How does general relativity explain tides? How general relativity explains tides using spacetime curvature? and if the full moon can affect water, inside the international space station did the ever observe small things like water droplets move towards the moon or the entire station move to a path closer to moon? even on earth when the full moon arises why we cant see least any small objects which have less density than water but higher than the atmospheric air move towards the moon. i know that there were two tides can be seen cause earth moves towards the moon so may be that's the case we don't see small items moving up cause the earth is moving with those too. just need a clarification.
 A: In Newtonian gravity tides occur because the force of gravity acting on one side of an extended object is different than on the other side.  For the Earth-Moon system, the gravitational pull of the Moon on the near side of the Earth is stronger than on the far side.  This force difference causes a relative acceleration between the two sides.

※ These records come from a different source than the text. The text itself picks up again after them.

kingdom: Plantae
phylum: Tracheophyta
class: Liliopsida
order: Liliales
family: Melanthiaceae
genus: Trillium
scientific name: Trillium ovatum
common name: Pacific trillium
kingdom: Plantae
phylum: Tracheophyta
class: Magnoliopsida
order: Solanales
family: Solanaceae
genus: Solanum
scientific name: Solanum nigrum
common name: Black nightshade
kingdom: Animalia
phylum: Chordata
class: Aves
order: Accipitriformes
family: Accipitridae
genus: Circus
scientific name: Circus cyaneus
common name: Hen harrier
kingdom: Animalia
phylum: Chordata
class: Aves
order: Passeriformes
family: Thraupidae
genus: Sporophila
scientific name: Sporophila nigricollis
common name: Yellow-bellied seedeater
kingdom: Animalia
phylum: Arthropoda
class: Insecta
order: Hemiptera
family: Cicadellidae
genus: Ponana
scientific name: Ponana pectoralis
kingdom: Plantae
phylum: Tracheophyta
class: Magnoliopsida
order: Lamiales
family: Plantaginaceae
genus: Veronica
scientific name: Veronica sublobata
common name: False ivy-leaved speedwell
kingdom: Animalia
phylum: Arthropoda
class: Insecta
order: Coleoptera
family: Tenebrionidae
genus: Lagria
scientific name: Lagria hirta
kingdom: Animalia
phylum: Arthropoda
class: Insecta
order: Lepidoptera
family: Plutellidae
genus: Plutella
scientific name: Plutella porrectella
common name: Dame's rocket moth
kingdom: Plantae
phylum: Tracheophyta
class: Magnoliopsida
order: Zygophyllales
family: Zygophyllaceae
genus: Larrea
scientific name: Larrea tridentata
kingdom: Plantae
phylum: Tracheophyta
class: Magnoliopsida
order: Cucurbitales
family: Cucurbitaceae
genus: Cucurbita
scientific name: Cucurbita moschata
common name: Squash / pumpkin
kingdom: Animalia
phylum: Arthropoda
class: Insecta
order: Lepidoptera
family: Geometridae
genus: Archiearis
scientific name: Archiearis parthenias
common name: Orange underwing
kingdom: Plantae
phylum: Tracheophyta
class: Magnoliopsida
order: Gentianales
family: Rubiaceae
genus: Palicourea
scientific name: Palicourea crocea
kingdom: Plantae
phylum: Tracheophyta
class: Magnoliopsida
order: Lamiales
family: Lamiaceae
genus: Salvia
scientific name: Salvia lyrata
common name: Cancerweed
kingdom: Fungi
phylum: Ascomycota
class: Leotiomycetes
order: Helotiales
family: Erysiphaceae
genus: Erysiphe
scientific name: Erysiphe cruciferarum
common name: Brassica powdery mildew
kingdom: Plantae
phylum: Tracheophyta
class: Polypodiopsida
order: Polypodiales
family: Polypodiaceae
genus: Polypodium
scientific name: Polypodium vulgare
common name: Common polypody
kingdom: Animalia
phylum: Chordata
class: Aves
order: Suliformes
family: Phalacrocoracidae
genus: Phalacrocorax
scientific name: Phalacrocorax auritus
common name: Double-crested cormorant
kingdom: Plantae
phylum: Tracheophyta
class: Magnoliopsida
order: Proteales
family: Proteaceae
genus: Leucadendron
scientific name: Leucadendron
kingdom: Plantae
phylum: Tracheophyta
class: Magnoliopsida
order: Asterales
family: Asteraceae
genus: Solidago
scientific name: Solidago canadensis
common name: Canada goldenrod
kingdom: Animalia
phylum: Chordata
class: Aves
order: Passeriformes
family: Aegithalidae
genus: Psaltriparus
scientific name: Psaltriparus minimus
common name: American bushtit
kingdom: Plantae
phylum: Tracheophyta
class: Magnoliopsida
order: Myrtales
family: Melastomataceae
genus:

Internal forces (like the gravity of the Earth itself or internal stress/strain of a steal beam) hold extended objects together.  In the case of the Earth-Moon system, the Earth slightly "flexes" under the tide of the Moon.  In a more extreme situation the extended object could be ripped apart by a very strong tidal force.
Effectively, the same thing happens in general relativity (GR).  Because GR formulates gravity as spacetime curvature, the effect can be stated in those terms.  Moving objects follow geodesics of the spacetime.  Each part of an extended object would travel on its own geodesic.  There's a common calculation in GR to find the geodesic deviation between two nearby geodesic paths.  It tells the relative acceleration between the two paths.
Since Newtonian gravity is a good approximation to GR for weak gravitational fields, we would need a highly precise experiment to measure any deviations from the Newtonian predictions in the Earth-Moon system.